I've never been good at setting goals for myself, and I've been even worse with keeping New Year's resolutions. Goal setting draws blanks in my mind, and when I do set a goal, I put pressure on myself to complete it and I beat myself up when I don't at which point panic sets in, I stop working towards the goal and feel like a complete failure. Resolutions feel the same, and inevitably, when I fall off the resolution wagon, I feel defeated that I have failed...yet again. So, experience makes one wiser, and tired of making myself feel like a total failure, I have decided that I will not this year have any resolutions. The term "Resolution" is so rigid and inflexible anyways, that I don't want to use it anymore. It beats down on my self-esteem and it seems to laugh at me whenever I attempt to use it ("You're gonna make a resolution again? Haven't you learned that you suck at keeping them? Didn't you vow to lose weight last year and ended up finishing the year 3 pounds heavier than last? As if YOU can keep a resolution!). So here's what I say to Resolution this year: "F.U. Resolution. I don't need you in my life. Go and harass someone else." Ah, that feels better!
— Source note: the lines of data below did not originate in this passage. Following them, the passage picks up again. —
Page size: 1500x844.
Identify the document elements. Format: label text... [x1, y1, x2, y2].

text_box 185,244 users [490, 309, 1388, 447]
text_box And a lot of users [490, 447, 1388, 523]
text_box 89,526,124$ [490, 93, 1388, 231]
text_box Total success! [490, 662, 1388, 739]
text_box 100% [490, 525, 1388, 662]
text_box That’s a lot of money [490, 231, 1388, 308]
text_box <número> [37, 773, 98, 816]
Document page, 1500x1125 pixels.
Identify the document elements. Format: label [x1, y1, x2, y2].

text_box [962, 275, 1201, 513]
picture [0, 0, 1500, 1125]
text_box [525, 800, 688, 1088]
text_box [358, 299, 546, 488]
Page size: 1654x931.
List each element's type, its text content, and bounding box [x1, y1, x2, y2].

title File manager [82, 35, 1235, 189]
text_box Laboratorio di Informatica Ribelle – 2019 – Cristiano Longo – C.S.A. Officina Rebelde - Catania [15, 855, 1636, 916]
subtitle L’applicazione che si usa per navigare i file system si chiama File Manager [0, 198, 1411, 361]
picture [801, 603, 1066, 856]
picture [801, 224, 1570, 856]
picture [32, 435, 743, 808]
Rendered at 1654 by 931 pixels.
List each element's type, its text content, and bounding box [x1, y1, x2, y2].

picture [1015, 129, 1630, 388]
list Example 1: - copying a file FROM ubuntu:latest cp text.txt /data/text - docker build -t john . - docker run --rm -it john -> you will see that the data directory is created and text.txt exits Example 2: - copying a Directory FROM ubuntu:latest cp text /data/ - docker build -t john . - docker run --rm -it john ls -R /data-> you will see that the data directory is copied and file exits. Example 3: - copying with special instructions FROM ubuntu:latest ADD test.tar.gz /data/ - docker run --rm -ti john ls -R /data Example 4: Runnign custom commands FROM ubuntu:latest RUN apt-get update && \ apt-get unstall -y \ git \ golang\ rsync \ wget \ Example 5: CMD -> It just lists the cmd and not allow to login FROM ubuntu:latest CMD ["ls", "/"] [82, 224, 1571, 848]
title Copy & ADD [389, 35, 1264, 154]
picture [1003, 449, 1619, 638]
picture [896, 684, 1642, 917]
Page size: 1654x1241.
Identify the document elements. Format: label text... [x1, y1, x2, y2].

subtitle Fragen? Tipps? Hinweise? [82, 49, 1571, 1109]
One thing that struck me, though, at the stroke of midnight on January 1st, was how fun it is to take stoke of the things I accomplished last year, and to think of what I could possibly accomplish this year. The year is fresh and new, and I have 365 days to try and make my life as interesting and exciting as possible. This is opportunity I'm hoping I can take as much advantage of as I can. I do believe in evolving and making ME better and I really hope this coming year brings me experiences that will help me become a better person.
So even though I don't believe in resolutions anymore, there are some things I would like to work towards in 2012:
1. I want to work on my self-esteem and see it grow so I can be stronger than the voice of self-doubt and judgment that likes to nag at me from time to time and prevents me from loving ME.
2. I want to continue to appreciate and take care of ME, all of me, the good parts and the parts that still need working on.
3. I want to create more moments of happiness and spend less time worrying about things that don't really matter.
4. I want to spend more time laughing till my eyes cry and my belly aches, whether it be with family or friends.
5. Most of all, I want to work really hard at becoming more positive, optimistic and loving this year.
I know I can do this, and the key thing for me will be to live with intention every day. To start the morning by taking a big breath and saying: "Today I intend to be happy and to take care of ME".
Are there specific things I want to accomplish in 2012? For sure. Yes, I would like to lose weight, and I would also like to run two half-marathons this year....but honestly, the most specific thing I want to achieve is to stop beating myself up for everything I do or don't do, and to feel peace with the decisions I make.
I look forward to the opportunities this year will bring and to look back with a smile and feel proud for the things I did accomplish. Have a Happy New Year everyone. May it bring you and your family happiness, love and success.